WHAT TO DO
Show each line of the data that contains the string "displayed".

(Beginning of MATERIAL PROVIDED)

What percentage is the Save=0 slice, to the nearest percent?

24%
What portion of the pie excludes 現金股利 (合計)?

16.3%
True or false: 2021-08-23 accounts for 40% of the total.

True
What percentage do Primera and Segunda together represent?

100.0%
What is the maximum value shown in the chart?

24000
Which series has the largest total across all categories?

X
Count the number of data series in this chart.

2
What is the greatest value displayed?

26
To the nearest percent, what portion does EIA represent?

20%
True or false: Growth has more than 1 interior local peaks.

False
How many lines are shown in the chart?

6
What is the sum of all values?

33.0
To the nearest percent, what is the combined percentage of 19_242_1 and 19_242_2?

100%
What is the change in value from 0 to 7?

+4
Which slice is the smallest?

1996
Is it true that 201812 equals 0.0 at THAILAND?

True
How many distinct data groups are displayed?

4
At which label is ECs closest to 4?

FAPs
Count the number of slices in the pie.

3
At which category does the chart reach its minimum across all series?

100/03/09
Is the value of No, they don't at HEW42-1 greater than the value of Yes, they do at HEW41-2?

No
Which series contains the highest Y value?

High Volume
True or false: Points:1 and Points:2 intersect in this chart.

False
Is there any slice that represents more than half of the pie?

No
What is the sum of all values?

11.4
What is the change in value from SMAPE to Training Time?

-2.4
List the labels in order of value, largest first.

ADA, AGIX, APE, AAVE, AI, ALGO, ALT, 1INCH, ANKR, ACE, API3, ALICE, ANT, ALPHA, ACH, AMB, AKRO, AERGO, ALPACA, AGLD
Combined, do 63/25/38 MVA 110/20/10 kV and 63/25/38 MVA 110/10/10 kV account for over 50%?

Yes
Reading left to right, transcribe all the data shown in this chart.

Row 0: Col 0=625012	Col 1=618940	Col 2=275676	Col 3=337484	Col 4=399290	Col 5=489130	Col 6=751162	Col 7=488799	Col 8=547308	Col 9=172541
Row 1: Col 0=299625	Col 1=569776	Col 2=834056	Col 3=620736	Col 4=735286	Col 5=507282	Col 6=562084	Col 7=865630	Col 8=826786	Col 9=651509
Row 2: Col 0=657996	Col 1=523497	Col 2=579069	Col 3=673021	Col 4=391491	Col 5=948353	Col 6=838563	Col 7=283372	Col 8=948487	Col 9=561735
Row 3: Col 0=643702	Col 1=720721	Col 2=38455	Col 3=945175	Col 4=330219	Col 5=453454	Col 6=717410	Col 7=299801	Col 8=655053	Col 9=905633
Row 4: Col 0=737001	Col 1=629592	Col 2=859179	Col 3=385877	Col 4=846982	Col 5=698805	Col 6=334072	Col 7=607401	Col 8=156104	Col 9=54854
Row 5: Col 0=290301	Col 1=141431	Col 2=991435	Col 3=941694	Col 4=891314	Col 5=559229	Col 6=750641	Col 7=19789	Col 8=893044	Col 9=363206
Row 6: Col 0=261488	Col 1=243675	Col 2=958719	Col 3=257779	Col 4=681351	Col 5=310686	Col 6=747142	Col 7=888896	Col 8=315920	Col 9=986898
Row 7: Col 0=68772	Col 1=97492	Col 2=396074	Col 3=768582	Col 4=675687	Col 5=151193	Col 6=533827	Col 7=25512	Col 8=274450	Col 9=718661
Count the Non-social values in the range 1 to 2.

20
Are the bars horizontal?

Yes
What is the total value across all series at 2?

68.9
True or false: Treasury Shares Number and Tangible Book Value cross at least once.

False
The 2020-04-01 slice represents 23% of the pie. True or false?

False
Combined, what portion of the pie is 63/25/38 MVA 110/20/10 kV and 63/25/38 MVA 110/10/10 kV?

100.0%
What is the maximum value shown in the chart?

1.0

(End of MATERIAL PROVIDED)

TASK ANSWER
What is the greatest value displayed?
How many distinct data groups are displayed?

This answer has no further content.